Data shown —
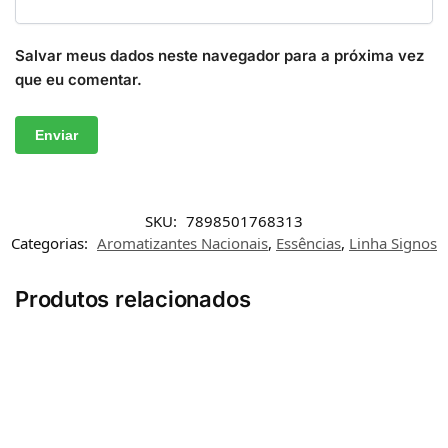
Salvar meus dados neste navegador para a próxima vez
que eu comentar.
SKU:
7898501768313
Categorias:
Aromatizantes Nacionais
,
Essências
,
Linha Signos
Produtos relacionados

What is required — In your copy, include no pictures, but set down every record exactly.

Task result —
Salvar meus dados neste navegador para a próxima vez
que eu comentar.
SKU:
7898501768313
Categorias:
Aromatizantes Nacionais
,
Essências
,
Linha Signos
Produtos relacionados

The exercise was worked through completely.